The German government has called off a $2.5 billion deal to purchase four MQ-4C Triton surveillance drones, deciding instead to deploy crewed business jets modified for surveillance.
The lost contract is a disappointment for Triton manufacturer Northrop Grumman (NYSE:NOC). But the reasons given for the decision should alarm not just Northrop, but all defense contractors hoping to see drone sales rocket higher in the years to come.
Low-tech affordability wins the day
The U.S. State Department in April 2018 approved Germany's request to buy four Triton surveillance aircraft for $2.5 billion, a deal that would have marked the Triton's introduction into the European market. The order followed a failed effort by Northrop Grumman to sell a modified version of its RQ-4 Global Hawk drone, dubbed the EuroHawk, to Germany.
The State Department agency that approved the sale said at the time the deal would "support legitimate national security requirements" and "close a crucial capability gap" between the U.S. and its NATO allies.
Developed during the last decade at an estimated program cost of more than $12 billion, the Triton is the next generation of U.S. high-altitude, long-endurance unmanned aerial vehicles (UAVs). The drone, working with a ground control station, is designed to patrol vast swaths of oceans and coastal regions.
The U.S. Navy is the primary customer for the Triton, with plans to buy as many as 68 drones, but contractors often can boost profitability by selling systems developed for the U.S. government to allied nations. Australia and India have been mentioned as potential buyers, but Germany was the firmest expression of interest.
But German officials in a confidential letter obtained by Reuters said that the drones would not be ready for delivery until at least 2025 and the high cost of the program could not easily be financed.
Instead, Germany will buy a fleet of Bombardier Global 6000 aircraft packed with sensors. The Global 6000 is certainly a safer choice. The plane has been in service since 1999 and is used by the U.S. and a number of other nations for military surveillance. The unit cost, listed at about $62 million apiece, is considerably less than the estimated $120 million price for each Triton.
While timing and cost seem to be the primary reasons for Germany's decision, there were also concerns about the drone's ability to operate within European airspace.
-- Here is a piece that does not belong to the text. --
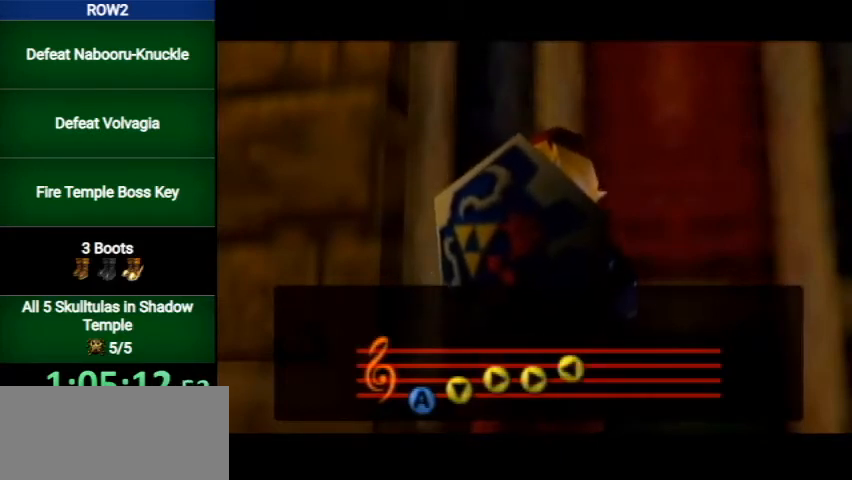
{"buttons": [], "left_stick": "center", "right_stick": "center", "events": []}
Germany, according to reports, was concerned about the Triton's ability to win European Union Aviation Safety Agency certification.
Concern about airspace navigation was one reason that Germany gave for abandoning the Eurohawk, and this time military officials had hoped Northrop would be able to develop a technology safety package that would meet European regulatory scrutiny. Those hopes took a hit when Italy late last year was given tight restrictions on its fleet of Global Hawk drones when flying over land.
The issue is a concern not just for Northrop Grumman, but for others including Boeing, Kratos Defense & Security, and AeroVironment that are betting on a proliferation of drones in the years to come. While there are plenty of missions that drones are able to accomplish, and significant parts of the world where they face no operating restrictions, the dream of UAVs taking over routine missions like surveillance currently done by piloted aircraft will be put on hold at least until regulators are convinced those aircraft pose no danger to commercial operations.
This won't happen overnight
Drones are top-of-mind for defense investors, and they're part of the reason Kratos, AeroVironment, and Northrop Grumman shares have all outperformed an index of defense stocks over the past five years. Europe's concerns could temporarily slow the momentum, at least in some applications, but it isn't a reason to abandon the sector.
Worldwide production of UAVs is expected to grow to $10.2 billion annually by 2029, up from $7.3 billion in 2019, according to Teal Group research. Military UAV research spending is expected to add another $61 billion to contractor coffers by 2029.
Northrop, which also has massive contracts including the $80 billion B-21 bomber program and the $60 billion ICBM program as well as a large and growing space business, has plenty of other work to tide it over as the technology matures and regulations are developed. But investors in smaller contractors more reliant on drones should be aware that while the sector is full of promise, that promise often takes longer than expected to materialize.